* Written exercise *
In the rows from the start through the line containing "picture [7, 0, 371, 218]", change "bounding box" to "enclosing box" and reproduce those lines with everything else left unchanged.
-.-.-
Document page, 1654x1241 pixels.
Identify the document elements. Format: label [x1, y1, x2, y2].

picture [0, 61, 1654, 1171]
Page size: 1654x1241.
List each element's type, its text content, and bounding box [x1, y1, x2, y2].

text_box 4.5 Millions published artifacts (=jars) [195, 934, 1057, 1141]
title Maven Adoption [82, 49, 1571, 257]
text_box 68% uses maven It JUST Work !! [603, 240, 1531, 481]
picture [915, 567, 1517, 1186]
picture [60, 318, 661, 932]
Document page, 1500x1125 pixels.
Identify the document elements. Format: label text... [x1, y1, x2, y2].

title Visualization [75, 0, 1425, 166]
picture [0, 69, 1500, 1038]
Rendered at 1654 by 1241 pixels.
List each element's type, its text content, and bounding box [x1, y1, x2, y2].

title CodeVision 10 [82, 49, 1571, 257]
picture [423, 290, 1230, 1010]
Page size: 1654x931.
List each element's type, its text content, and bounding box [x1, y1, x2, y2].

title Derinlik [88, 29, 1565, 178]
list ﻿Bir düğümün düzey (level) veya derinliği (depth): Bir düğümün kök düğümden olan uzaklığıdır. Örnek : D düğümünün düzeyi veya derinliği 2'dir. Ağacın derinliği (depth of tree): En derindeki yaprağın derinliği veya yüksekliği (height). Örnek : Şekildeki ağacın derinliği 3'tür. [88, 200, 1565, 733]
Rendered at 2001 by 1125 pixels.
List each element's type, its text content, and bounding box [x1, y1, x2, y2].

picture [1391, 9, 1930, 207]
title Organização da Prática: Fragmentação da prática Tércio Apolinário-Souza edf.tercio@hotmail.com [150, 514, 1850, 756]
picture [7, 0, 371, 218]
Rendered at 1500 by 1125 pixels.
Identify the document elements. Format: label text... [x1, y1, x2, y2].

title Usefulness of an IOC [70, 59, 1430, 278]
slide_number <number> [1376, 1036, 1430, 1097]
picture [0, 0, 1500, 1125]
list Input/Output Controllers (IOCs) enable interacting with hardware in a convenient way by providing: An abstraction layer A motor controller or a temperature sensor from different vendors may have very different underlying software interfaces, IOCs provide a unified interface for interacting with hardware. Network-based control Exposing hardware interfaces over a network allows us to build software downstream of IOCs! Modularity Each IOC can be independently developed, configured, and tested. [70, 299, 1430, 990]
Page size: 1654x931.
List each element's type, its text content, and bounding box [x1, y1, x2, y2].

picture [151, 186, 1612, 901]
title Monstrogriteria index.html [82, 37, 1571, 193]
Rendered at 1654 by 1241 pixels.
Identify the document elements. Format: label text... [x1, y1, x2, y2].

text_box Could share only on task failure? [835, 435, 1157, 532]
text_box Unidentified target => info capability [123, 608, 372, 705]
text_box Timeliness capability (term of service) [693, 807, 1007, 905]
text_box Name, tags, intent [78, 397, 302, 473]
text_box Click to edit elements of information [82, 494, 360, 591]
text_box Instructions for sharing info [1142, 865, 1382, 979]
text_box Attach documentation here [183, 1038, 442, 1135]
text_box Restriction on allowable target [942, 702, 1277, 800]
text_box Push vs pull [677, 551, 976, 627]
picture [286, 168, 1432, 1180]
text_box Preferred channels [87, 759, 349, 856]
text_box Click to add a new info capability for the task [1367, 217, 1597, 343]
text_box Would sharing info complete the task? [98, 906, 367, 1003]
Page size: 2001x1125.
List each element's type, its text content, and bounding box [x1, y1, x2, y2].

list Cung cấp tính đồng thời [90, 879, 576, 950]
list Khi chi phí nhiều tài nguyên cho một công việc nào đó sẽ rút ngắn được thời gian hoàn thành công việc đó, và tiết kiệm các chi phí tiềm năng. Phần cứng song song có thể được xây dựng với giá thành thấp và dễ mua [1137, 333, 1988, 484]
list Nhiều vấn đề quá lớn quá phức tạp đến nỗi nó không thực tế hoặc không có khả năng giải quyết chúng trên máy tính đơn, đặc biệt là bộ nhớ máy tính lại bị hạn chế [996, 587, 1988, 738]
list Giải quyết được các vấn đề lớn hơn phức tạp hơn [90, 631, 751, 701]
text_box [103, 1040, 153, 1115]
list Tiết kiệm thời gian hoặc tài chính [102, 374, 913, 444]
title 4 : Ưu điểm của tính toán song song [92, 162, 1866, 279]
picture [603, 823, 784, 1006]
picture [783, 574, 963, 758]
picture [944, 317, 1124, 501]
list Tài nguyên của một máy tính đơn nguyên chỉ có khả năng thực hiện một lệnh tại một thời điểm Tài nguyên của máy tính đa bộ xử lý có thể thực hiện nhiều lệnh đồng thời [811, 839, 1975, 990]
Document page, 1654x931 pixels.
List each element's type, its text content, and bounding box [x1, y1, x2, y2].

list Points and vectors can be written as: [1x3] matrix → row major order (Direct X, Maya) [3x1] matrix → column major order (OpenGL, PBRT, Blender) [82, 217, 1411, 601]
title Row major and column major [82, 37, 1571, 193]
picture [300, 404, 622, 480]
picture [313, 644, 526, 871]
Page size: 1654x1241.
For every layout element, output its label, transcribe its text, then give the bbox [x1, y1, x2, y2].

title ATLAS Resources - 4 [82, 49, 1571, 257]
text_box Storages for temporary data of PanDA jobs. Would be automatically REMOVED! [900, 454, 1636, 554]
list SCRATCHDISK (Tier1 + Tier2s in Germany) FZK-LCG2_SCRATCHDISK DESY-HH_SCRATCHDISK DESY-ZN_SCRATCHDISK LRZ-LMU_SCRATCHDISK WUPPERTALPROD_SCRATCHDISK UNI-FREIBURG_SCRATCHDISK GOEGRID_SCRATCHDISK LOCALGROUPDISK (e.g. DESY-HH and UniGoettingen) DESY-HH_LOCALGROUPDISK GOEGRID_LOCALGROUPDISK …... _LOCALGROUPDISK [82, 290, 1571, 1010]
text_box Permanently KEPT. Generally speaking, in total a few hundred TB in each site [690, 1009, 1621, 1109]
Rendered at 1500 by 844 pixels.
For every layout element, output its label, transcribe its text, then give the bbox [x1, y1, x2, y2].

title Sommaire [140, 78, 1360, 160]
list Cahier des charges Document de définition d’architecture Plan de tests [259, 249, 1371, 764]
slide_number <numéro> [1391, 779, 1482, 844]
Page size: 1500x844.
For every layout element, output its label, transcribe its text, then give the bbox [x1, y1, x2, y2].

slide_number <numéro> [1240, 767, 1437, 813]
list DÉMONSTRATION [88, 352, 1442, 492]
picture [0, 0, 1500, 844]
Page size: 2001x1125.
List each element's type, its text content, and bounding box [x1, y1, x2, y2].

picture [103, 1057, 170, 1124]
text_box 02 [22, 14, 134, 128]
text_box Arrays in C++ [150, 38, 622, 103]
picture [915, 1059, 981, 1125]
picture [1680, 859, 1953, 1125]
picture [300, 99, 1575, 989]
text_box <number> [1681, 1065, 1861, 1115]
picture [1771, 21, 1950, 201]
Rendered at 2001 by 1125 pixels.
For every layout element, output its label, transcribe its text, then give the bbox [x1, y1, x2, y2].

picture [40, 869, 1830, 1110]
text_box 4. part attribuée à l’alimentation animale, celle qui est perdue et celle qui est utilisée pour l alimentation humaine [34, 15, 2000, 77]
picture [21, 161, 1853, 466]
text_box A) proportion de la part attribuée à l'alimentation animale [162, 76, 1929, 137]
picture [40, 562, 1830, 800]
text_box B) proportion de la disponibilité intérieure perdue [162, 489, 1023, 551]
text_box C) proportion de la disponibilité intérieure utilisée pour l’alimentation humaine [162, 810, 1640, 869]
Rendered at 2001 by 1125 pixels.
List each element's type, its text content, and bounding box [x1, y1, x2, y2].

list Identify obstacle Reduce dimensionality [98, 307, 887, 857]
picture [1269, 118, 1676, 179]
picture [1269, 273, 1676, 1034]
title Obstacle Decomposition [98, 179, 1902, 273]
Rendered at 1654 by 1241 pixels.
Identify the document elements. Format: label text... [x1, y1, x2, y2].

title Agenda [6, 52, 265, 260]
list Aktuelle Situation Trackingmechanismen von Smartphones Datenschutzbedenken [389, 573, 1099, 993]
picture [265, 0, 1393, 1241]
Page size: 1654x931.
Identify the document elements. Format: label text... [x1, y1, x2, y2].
-.-.-
* Output *
Document page, 1654x1241 pixels.
Identify the document elements. Format: label [x1, y1, x2, y2].

picture [0, 61, 1654, 1171]
Page size: 1654x1241.
List each element's type, its text content, and enclosing box [x1, y1, x2, y2].

text_box 4.5 Millions published artifacts (=jars) [195, 934, 1057, 1141]
title Maven Adoption [82, 49, 1571, 257]
text_box 68% uses maven It JUST Work !! [603, 240, 1531, 481]
picture [915, 567, 1517, 1186]
picture [60, 318, 661, 932]
Document page, 1500x1125 pixels.
Identify the document elements. Format: label text... [x1, y1, x2, y2].

title Visualization [75, 0, 1425, 166]
picture [0, 69, 1500, 1038]
Rendered at 1654 by 1241 pixels.
List each element's type, its text content, and enclosing box [x1, y1, x2, y2].

title CodeVision 10 [82, 49, 1571, 257]
picture [423, 290, 1230, 1010]
Page size: 1654x931.
List each element's type, its text content, and enclosing box [x1, y1, x2, y2].

title Derinlik [88, 29, 1565, 178]
list ﻿Bir düğümün düzey (level) veya derinliği (depth): Bir düğümün kök düğümden olan uzaklığıdır. Örnek : D düğümünün düzeyi veya derinliği 2'dir. Ağacın derinliği (depth of tree): En derindeki yaprağın derinliği veya yüksekliği (height). Örnek : Şekildeki ağacın derinliği 3'tür. [88, 200, 1565, 733]
Rendered at 2001 by 1125 pixels.
List each element's type, its text content, and enclosing box [x1, y1, x2, y2].

picture [1391, 9, 1930, 207]
title Organização da Prática: Fragmentação da prática Tércio Apolinário-Souza edf.tercio@hotmail.com [150, 514, 1850, 756]
picture [7, 0, 371, 218]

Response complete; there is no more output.